Makes all possible subdivisions of explanatory variables, and chooses the that produces the maximum reduction of impurity. - Stop rule:
based on the number of cases on the leaf nodes. And optimisation based on pruning.
CHAID
- Variables: Qualitative dependent variables - Split type: can be on binary or multiple nodes - Splitting rule: based on Chi-square test for the null hypothesis of statistical independence between the dependent variable and the explanatory variable. - Stop rule: explicit and must relate to the maximum dimension of the tree, maximum number of levels or the minimum number of elements in a node.
C4.5/C5.0
Similar to CART, but differs in the following respects:
- The segmentation of the nodes is not binary.
- Predictors and their values are selected based on information gain.
- Stop criterion is the pruning, based on the assignment of an expected error at each leaf.
QUEST
Quick, Unbiased, Efficient, Statistical Tree
- Binary splits
- Choice of explanatory variables of the split is done before the first split.
- The association between each predictor variable and the target variable is calculated using ANOVA F or the Levene test (for continuous predictors, or ordinal) or Pearson Chi-square(nominal predictors).
Random Forest
The Random Forest method employs instead of a single tree, a set of
decision trees.
Each tree is implemented on an appropriate data resampling (Bootstrap with N samples), and on a subset of predictor variables.

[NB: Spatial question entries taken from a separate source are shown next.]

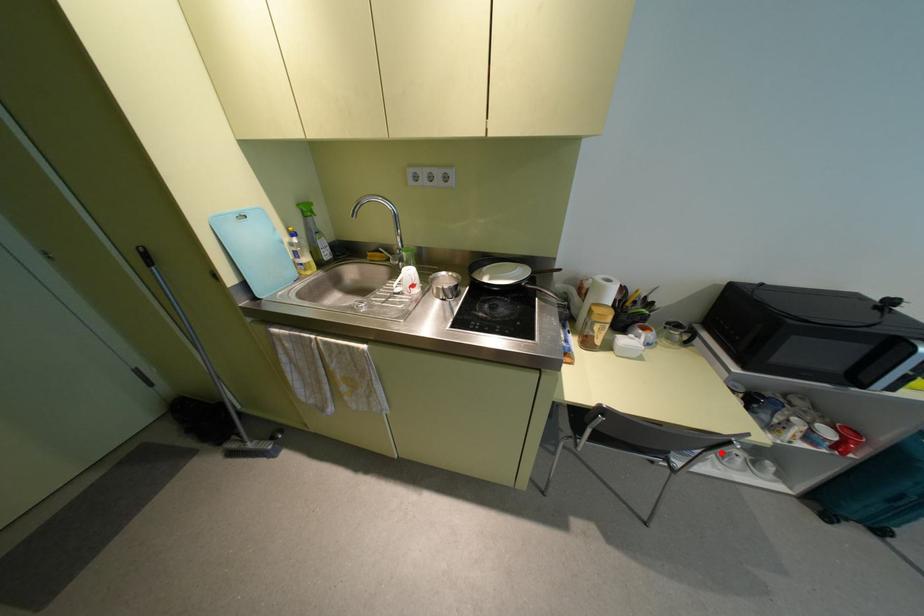
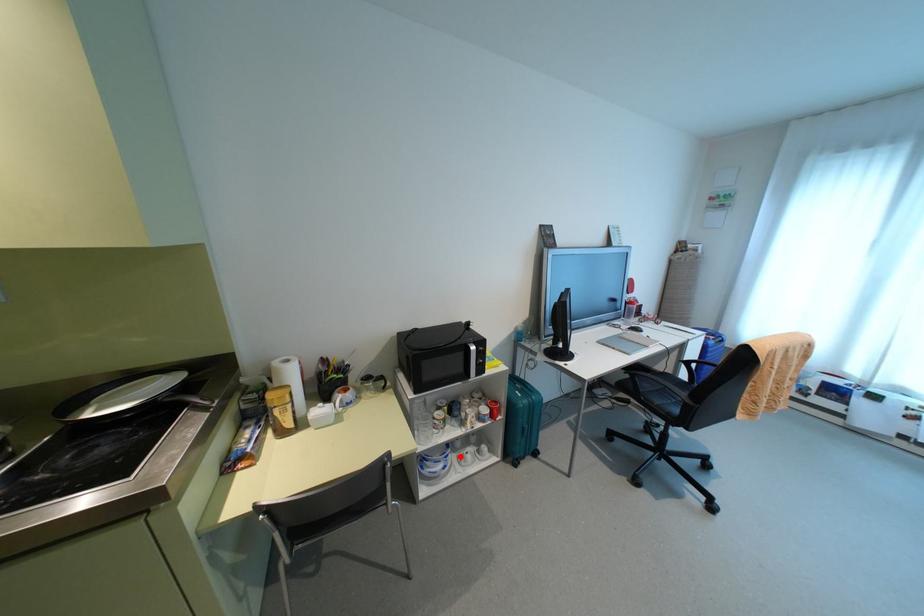
I am providing you with two images of the same scene from different viewpoints. A red point is marked on the first image and another point is marked on the second image. Do the highlighted points in image1 and image2 indicate the same real-world spot?

Yes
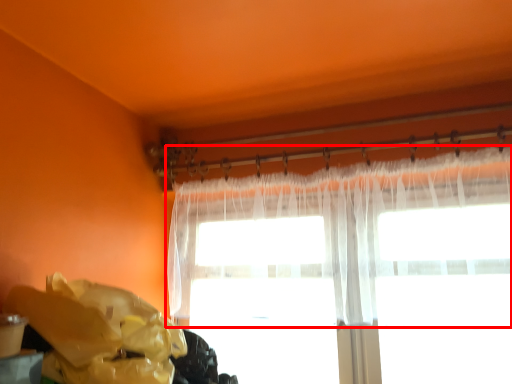
Question: In this image, where is curtain (annotated by the red box) located relative to waste?

Choices:
 (A) right
 (B) left

Answer: (A)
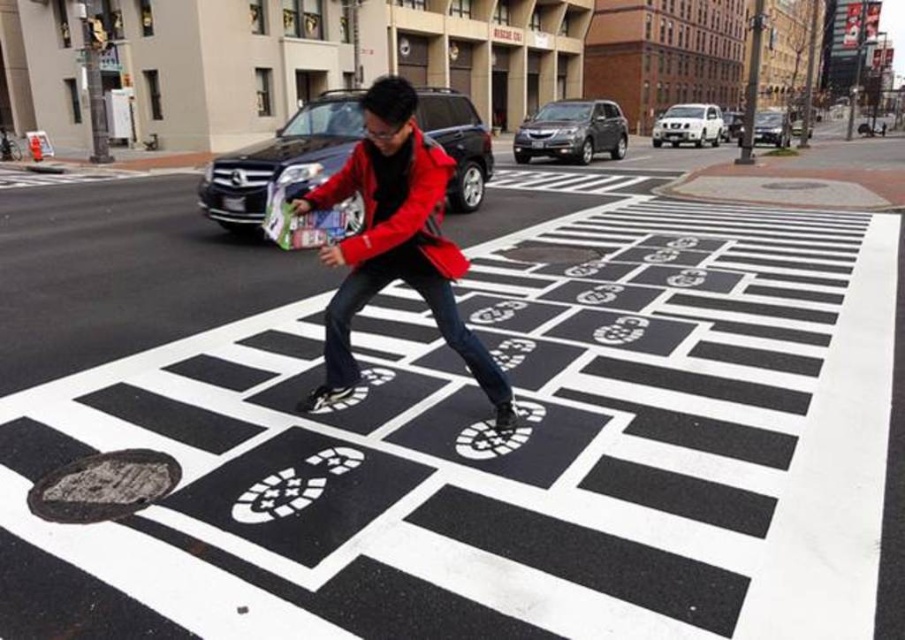
You are a pedestrian standing on the crosswalk in the image. You see two objects labeled as red matte jacket at center and matte red jacket at center. Which one is closer to you?

Both objects are the same, as the red matte jacket at center and matte red jacket at center refer to the same item. The description indicates they are positioned at the same location, so there is no difference in their distance from you.

From the picture: You are a pedestrian standing at the edge of the crosswalk. You see the black asphalt at center and the matte red jacket at center. Which object is closer to you?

X trees are estimated in this way and at the end the classification suggested by the majority of the trees is the final classification.
Pros and cons of Random Forest
Pros:
- High predictive performance/Generalisation
- Parameters easy to choose
Cons:
- Complexity/Processing time
- More difficult interpretation
XGBoost
The forest of trees is estimated sequentially, such that each new tree takes into account the prediction errors of the previous tree.
Pros:
- Computational speed
- Reduction of overfitting problems
- ability to easily define custom objective functions.
Objective function of XGBoost: Loss + Regularisation
Ensemble, Bagging, Boosting
- Ensemble: collection of models that are combined (e.g. with some kind of mean) in order to improve the final accuracy.
Types of Ensembles:
- Bagging: each predictor is independent and they are averaged through mean or voting.
- Boosting: each predictor is some kind of improvement over the previous iteration.